**What the task requires**
Among the entries below, find every line that contains the string "meta", then copy it.

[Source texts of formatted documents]
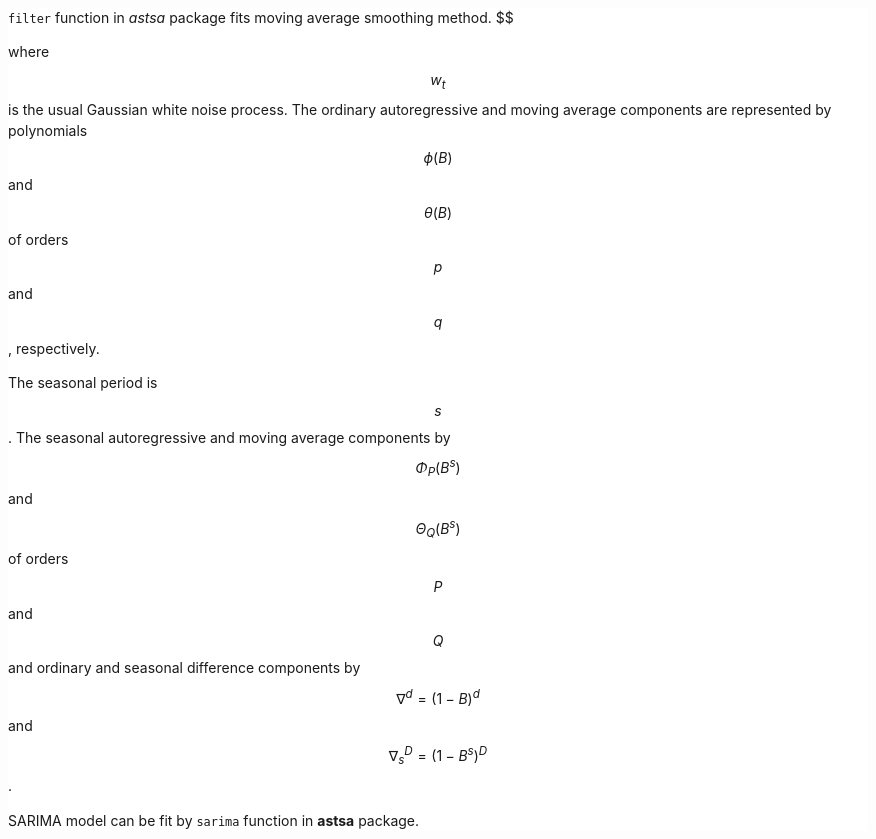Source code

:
 ```filter``` function in *astsa* package fits moving average smoothing method. 
$$
<br>

where $$w_t$$ is the usual Gaussian white noise process. 
The ordinary autoregressive and moving average components are represented by polynomials 
$$\phi(B)$$ and $$\theta(B)$$ of orders $$p$$ and $$q$$, respectively. 

The seasonal period is $$s$$. 
The seasonal autoregressive and moving average components by $$\Phi_P\left(B^s\right)$$ 
and $$\Theta_Q\left(B^s\right)$$ of orders $$P$$ and $$Q$$ 
and ordinary and seasonal difference components by $$\nabla^d=(1-B)^d$$ and $$\nabla_s^D=\left(1-B^s\right)^D$$.

SARIMA model can be fit by ```sarima``` function in **astsa** package. 




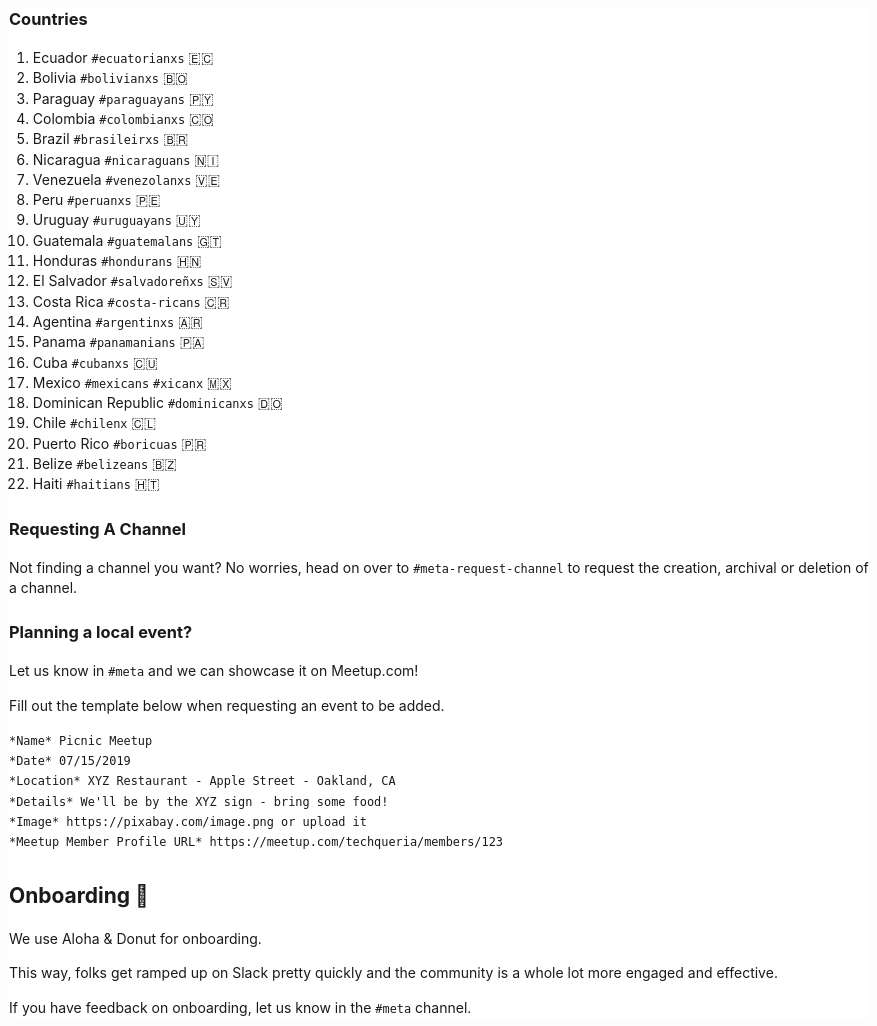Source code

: ### Countries

1. Ecuador `#ecuatorianxs` 🇪🇨
2. Bolivia `#bolivianxs` 🇧🇴
3. Paraguay `#paraguayans` 🇵🇾
4. Colombia `#colombianxs` 🇨🇴
5. Brazil `#brasileirxs` 🇧🇷
6. Nicaragua `#nicaraguans` 🇳🇮
7. Venezuela `#venezolanxs` 🇻🇪
8. Peru `#peruanxs` 🇵🇪
9. Uruguay `#uruguayans` 🇺🇾
10. Guatemala `#guatemalans` 🇬🇹
11. Honduras `#hondurans` 🇭🇳
12. El Salvador `#salvadoreñxs` 🇸🇻
13. Costa Rica `#costa-ricans` 🇨🇷
14. Agentina `#argentinxs` 🇦🇷
15. Panama `#panamanians` 🇵🇦
16. Cuba `#cubanxs` 🇨🇺
17. Mexico `#mexicans` `#xicanx` 🇲🇽
18. Dominican Republic `#dominicanxs` 🇩🇴
19. Chile `#chilenx` 🇨🇱
20. Puerto Rico `#boricuas` 🇵🇷
21. Belize `#belizeans` 🇧🇿
22. Haiti `#haitians` 🇭🇹

### Requesting A Channel

Not finding a channel you want? No worries, head on over to `#meta-request-channel` to request the creation, archival or deletion of a channel.

### Planning a local event?

Let us know in `#meta` and we can showcase it on Meetup.com!

Fill out the template below when requesting an event to be added.

```txt
*Name* Picnic Meetup
*Date* 07/15/2019
*Location* XYZ Restaurant - Apple Street - Oakland, CA
*Details* We'll be by the XYZ sign - bring some food!
*Image* https://pixabay.com/image.png or upload it
*Meetup Member Profile URL* https://meetup.com/techqueria/members/123
```

## Onboarding 🌺

We use Aloha & Donut for onboarding.

This way, folks get ramped up on Slack pretty quickly and the community is a whole lot more engaged and effective.

If you have feedback on onboarding, let us know in the `#meta` channel.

**Task response**
Not finding a channel you want? No worries, head on over to `#meta-request-channel` to request the creation, archival or deletion of a channel.
Let us know in `#meta` and we can showcase it on Meetup.com!
If you have feedback on onboarding, let us know in the `#meta` channel.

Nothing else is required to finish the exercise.